Enquanto uma saída externa não chega, a montadora busca eliminar seus problemas com soluções internas. Para os executivos brasileiros da Ford, o projeto Amazon, ainda um carro compacto sigiloso, poderia dar o estímulo perdido pela montadora em quase duas décadas de acúmulos de equívocos e atrasos. Garantem que os incentivos apenas colocariam a marca em pé de igualdade com as montadoras atraídas recentemente pela guerra fiscal. O fato é que no fim dos anos 80, quando o mercado brasileiro estava no marasmo, a Ford juntou-se minoritariamente à Volkswagen para formar a Autolatina e se deu mal. Queria criar uma fortaleza capaz de evitar custos excessivos e maximizar as plantas industriais das duas companhias. Quase nenhum dos seus projetos vingou. Ao desfazer o acordo, a Ford saiu de um casamento frustrado. Quando o mercado de carros acelerou rapidamente após o Plano Real, a Ford simplesmente não tinha um produto capaz de sensibilizar o consumidor ávido por um modelo popular, mais simples e barato. Tinha apenas carros médios, como o Escort. A montadora não surfou a onda da prosperidade. Quando os modelos mais simples, como o Fiesta e o Ka, chegaram ao mercado, o que não havia mais era consumidor.

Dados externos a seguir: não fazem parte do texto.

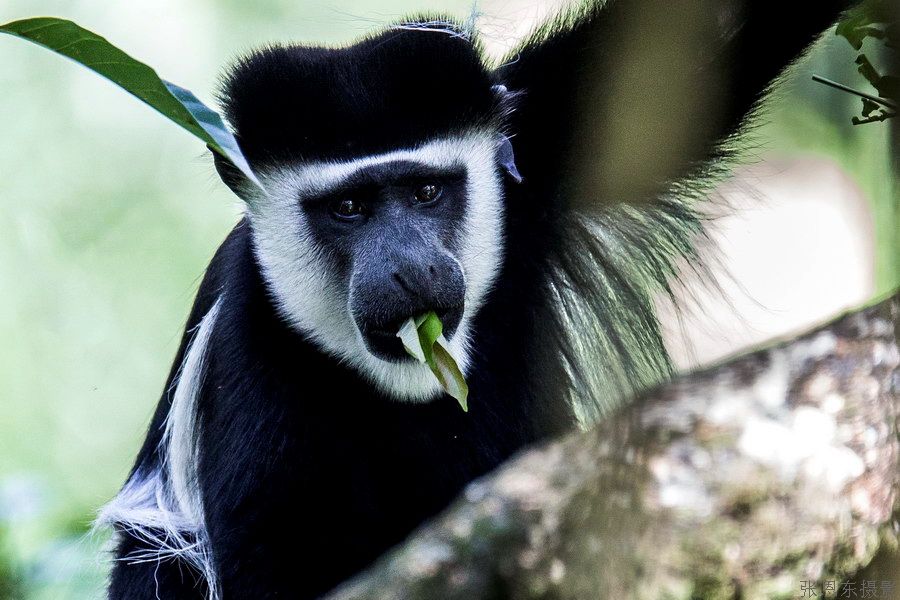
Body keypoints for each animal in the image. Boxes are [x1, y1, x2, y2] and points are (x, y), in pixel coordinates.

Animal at [98, 2, 856, 596]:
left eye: (427, 190)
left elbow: (702, 52)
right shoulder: (252, 359)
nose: (408, 270)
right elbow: (276, 559)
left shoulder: (535, 157)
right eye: (348, 207)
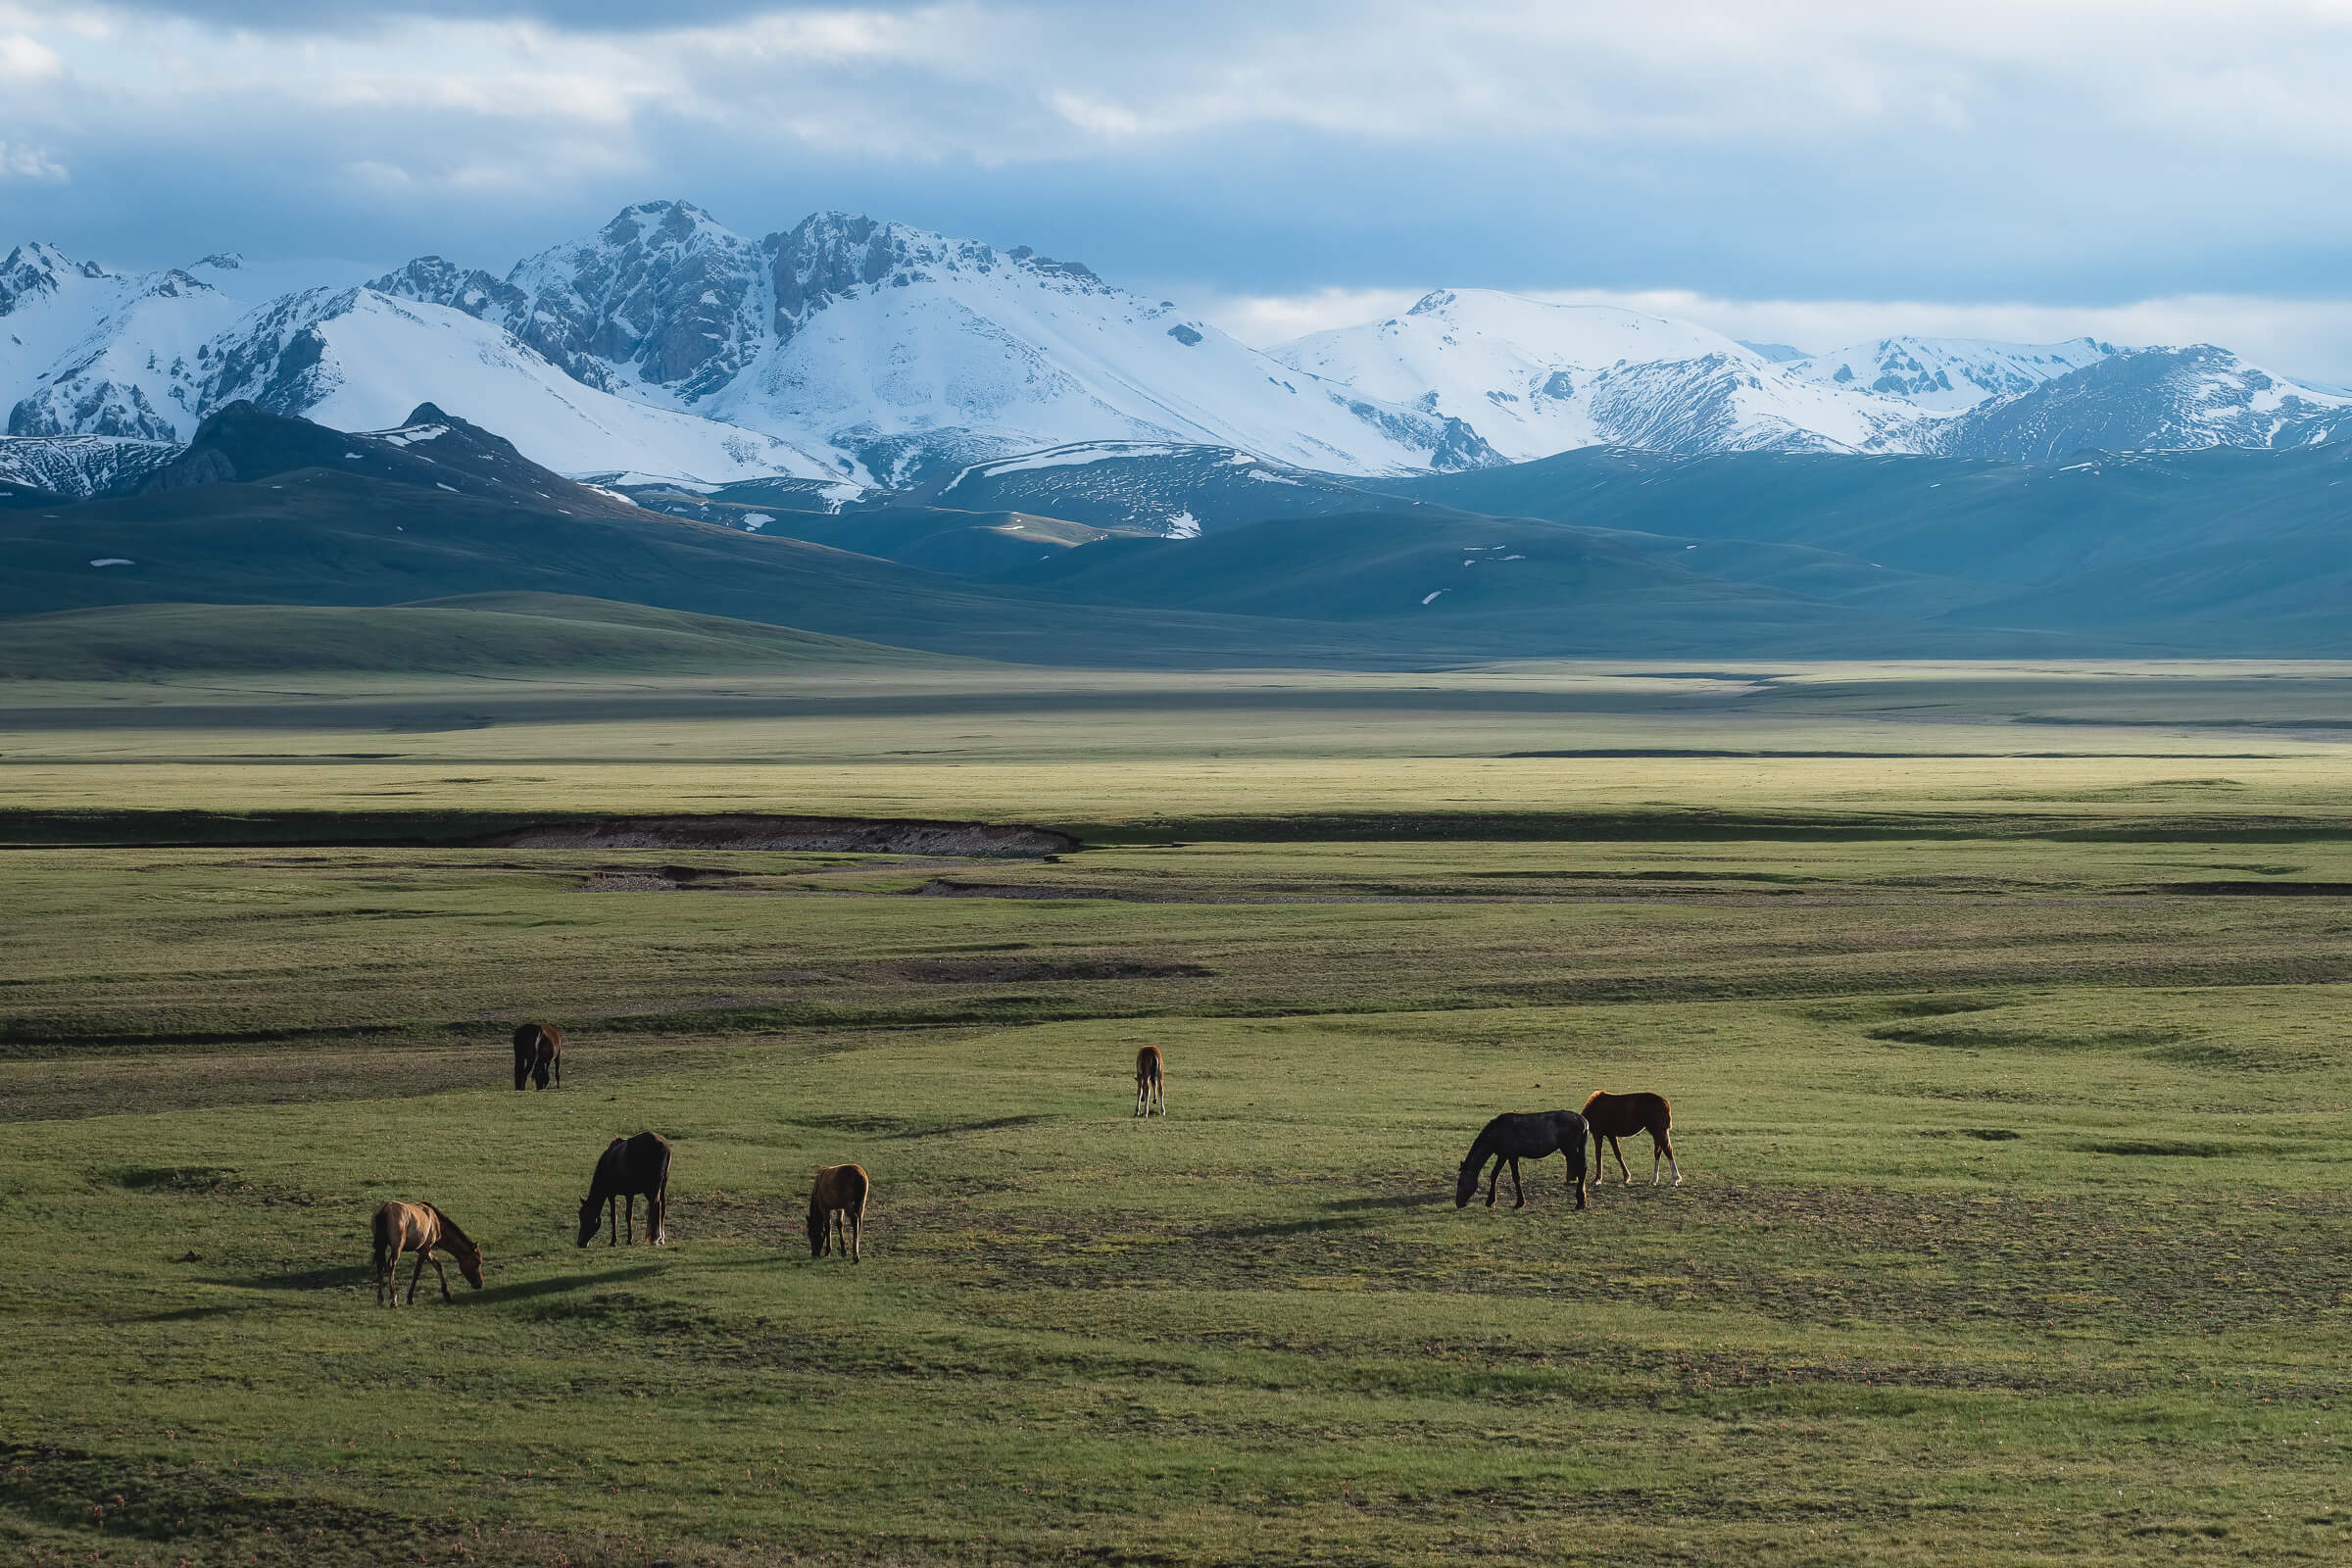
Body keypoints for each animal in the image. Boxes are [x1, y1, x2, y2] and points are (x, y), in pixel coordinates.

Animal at [1448, 1104, 1599, 1212]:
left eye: (1460, 1182)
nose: (1458, 1203)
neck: (1497, 1132)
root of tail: (1584, 1121)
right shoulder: (1503, 1155)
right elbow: (1494, 1174)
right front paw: (1490, 1200)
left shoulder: (1512, 1156)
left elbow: (1516, 1177)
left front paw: (1519, 1203)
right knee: (1582, 1168)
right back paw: (1582, 1200)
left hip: (1569, 1149)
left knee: (1581, 1169)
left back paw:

Os executivos mais antigos assumem um mea-culpa. "Não deu para fazer tudo ao mesmo tempo", diz um deles.

O Plano Real fazia água com a primeira crise, a da Ásia em 1997. Todas as montadoras perderam, mas a Ford perdeu mais com a chegada das novas concorrentes. "Isso desestimulou a rede de distribuidores", diz um deles, que prefere permanecer no anonimato. A rede, que havia chegado a 400 pontos em todo o País, caiu para menos de 300 revendas. "Os problemas da Ford no Brasil não são intratáveis", disse na semana passada o presidente mundial, Jacques Nasser. "Mas vão exigir criatividade e engenhosidade de nossa parte, especialmente nos custos." No primeiro semestre, as operações da América do Sul deram um prejuízo de US$ 285 milhões à matriz, devido principalmente ao desempenho brasileiro. No início do mês, a montadora trocou de presidente, nomeando um executivo fora do setor, saído do grupo Itamaraty. Antônio Maciel Neto, 41 anos, foi escolhido pelo chefão Nasser. Enquanto a polêmica da fábrica na Bahia não se encerra, ele prefere manter-se quieto. "Não posso falar agora", afirmou a ISTOÉ na terça-feira 13, antes de embarcar para Dearborn, o Q.G. da Ford nos Estados Unidos, para uma reunião com a cúpula mundial. Foi tratar dos problemas da subsidiária brasileira. Na volta, esperam-se soluções para transferir o sucesso global para cá.